** Activity list **
**a.** In the overview of segmentation models, what does Mask R-CNN introduce to preserve exact spatial locations?
**b.** Pick up the overview of segmentation models after its last line and keep writing.

- Introduction
- Mask R-CNN (He et al. 2018)
- CenterMask (Lee and Park 2020)
- Cascade R-CNN (Cai and Vasconcelos 2019)
- MaskFormer (Cheng, Schwing, and Kirillov 2021)
- Mask2Former (Cheng et al. 2022)
- Mask-FrozenDETR (Liang and Yuan 2023)
- Segment Anything (Kirillov et al. 2023)
- Segment Anything 2 (Ravi et al. 2024)
Introduction
Mask R-CNN (He et al. 2018)
Mask R-CNN adapts Faster R-CNN to include a branch for instance segmentation (Ren et al. 2017). This branch predicts a binary mask for each RoI, and the training loss is updated to include this branch.
Key Contributions
- Introduces RoIAlign to preserve exact spatial locations.
- Decouples mask and class predictions, allowing the network to generate masks for each class without competition among classes.
- Achieved SOTA reults on COCO instance segmentation, object detection, and human pose estimation.

** Given entries **
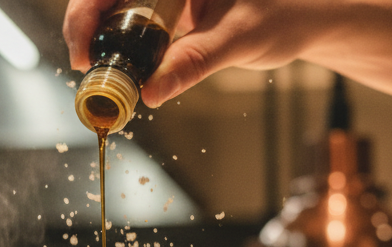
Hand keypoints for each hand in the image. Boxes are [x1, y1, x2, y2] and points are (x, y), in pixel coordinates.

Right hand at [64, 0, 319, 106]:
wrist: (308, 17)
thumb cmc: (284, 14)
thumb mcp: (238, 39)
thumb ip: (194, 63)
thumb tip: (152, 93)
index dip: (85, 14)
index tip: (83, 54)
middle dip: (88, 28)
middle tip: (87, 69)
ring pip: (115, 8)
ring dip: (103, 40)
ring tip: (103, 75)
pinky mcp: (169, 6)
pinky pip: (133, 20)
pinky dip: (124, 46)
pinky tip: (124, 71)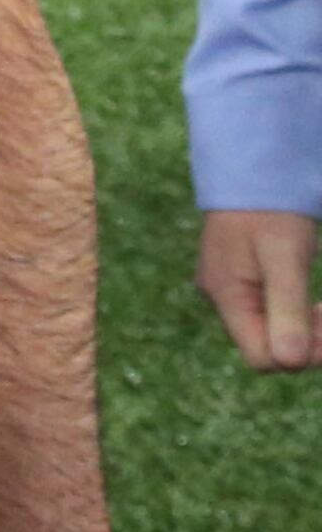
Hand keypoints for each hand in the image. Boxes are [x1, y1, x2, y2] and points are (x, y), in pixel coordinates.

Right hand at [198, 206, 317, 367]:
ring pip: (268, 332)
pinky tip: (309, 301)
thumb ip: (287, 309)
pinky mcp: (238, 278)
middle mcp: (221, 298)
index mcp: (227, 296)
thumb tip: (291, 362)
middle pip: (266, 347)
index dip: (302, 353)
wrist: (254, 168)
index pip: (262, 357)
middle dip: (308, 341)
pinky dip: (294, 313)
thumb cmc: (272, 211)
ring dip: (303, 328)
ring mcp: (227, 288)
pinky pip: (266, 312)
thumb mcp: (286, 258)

...

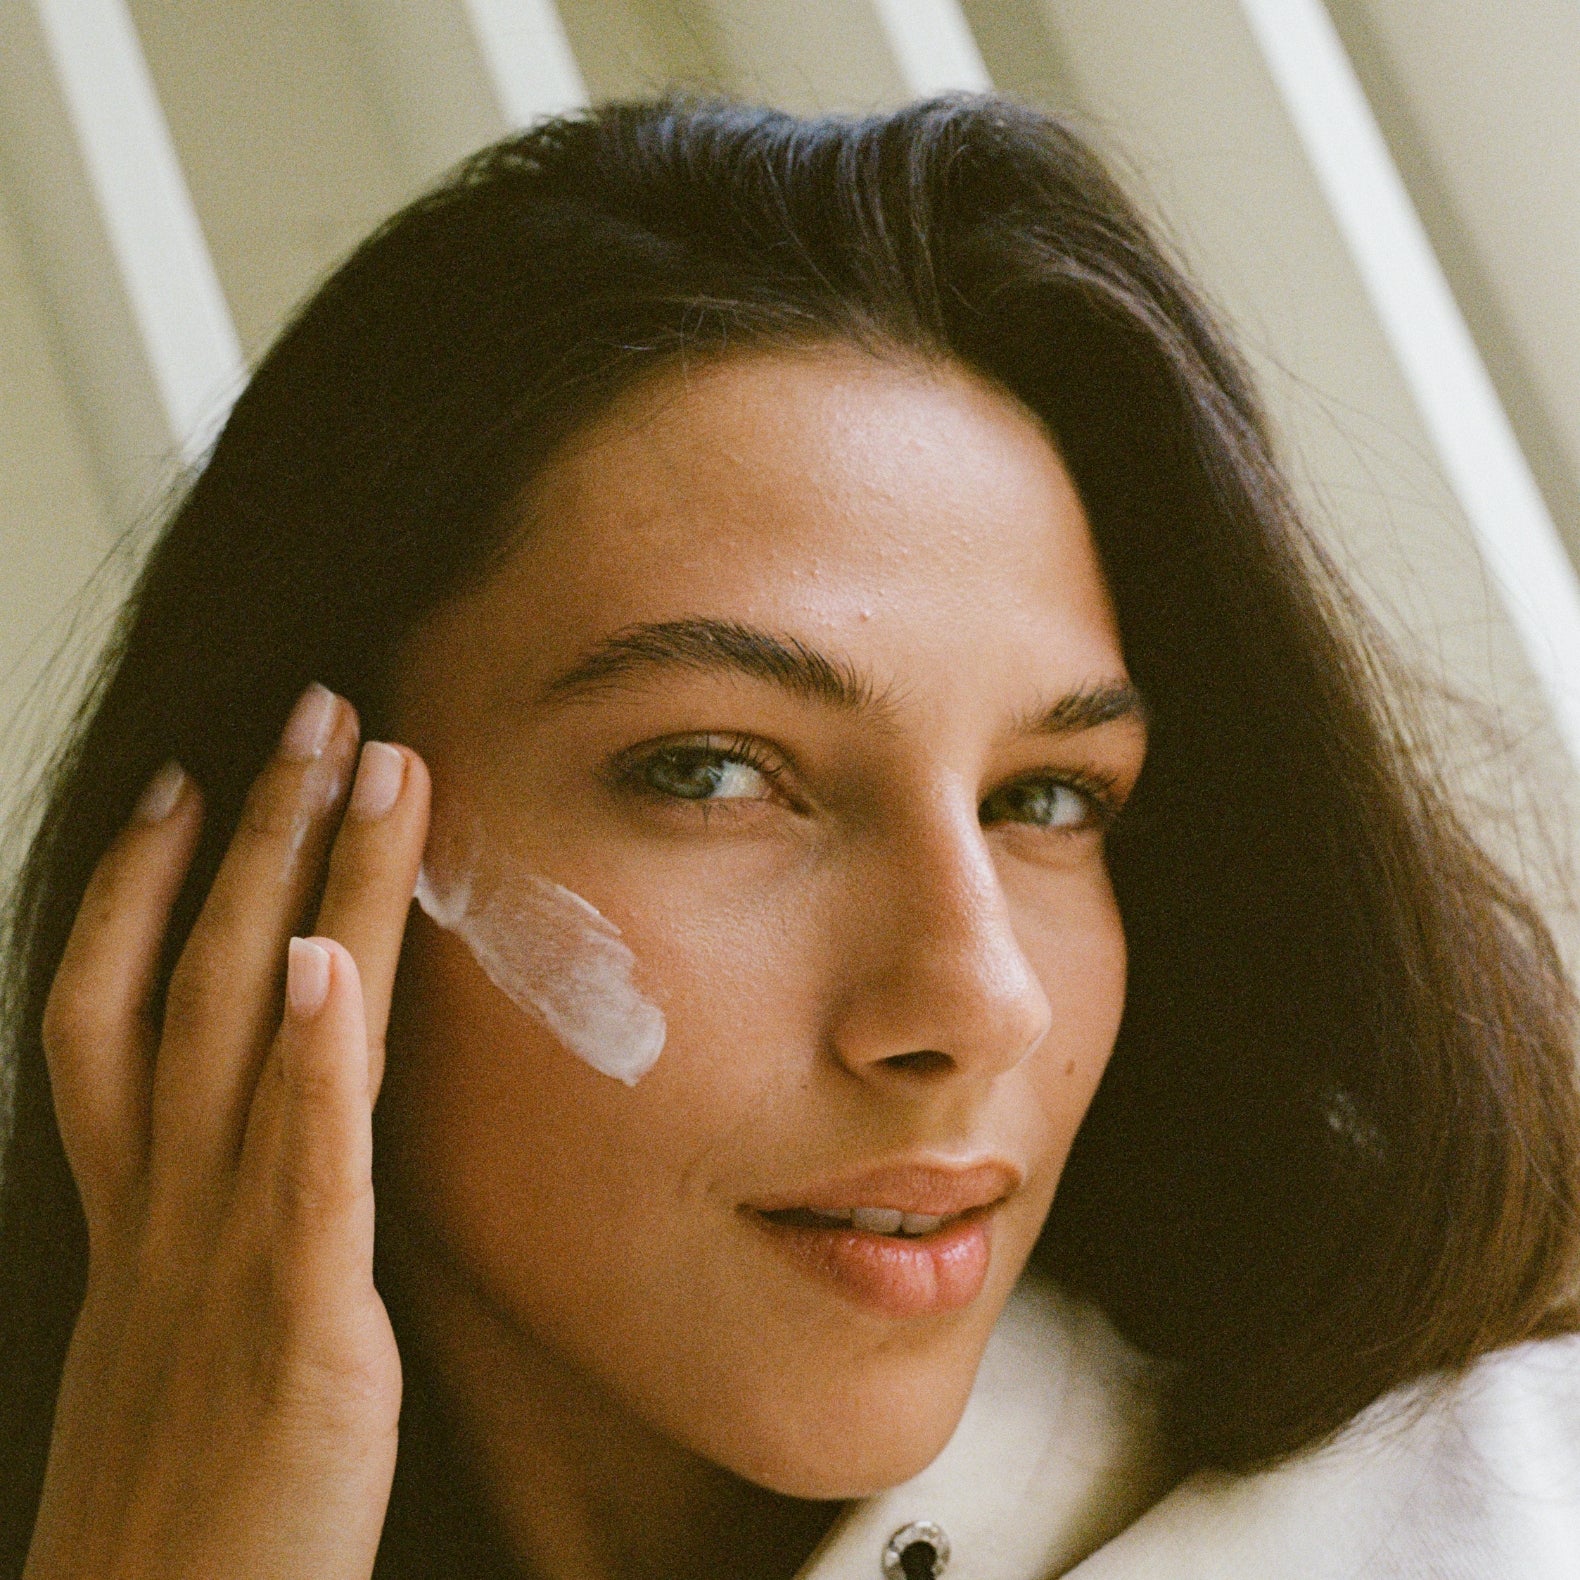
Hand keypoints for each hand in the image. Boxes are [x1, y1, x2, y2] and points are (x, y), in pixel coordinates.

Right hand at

** Responses per task **
**a.** RoIAlign

**b.**
RoIAlign
Transforming a spatial-preserving representation into a compressed output necessarily removes that spatial encoding. In other words, the spatial information is lost when the feature map is downsampled. To address this, Mask R-CNN introduces RoIAlign, which preserves the spatial information of the feature map. RoIAlign is a bilinear interpolation method that samples the feature map at the exact locations of the RoI.
Regions of Interest (RoIs) are generated based on the output feature map of the backbone network. These bounding boxes do not line up perfectly with the feature map. RoIPooling would round the coordinates to the nearest integer, which can lead to misalignment. This was not an issue in Faster R-CNN, where the goal was to predict the class and bounding box. However, for instance segmentation, the spatial information is crucial.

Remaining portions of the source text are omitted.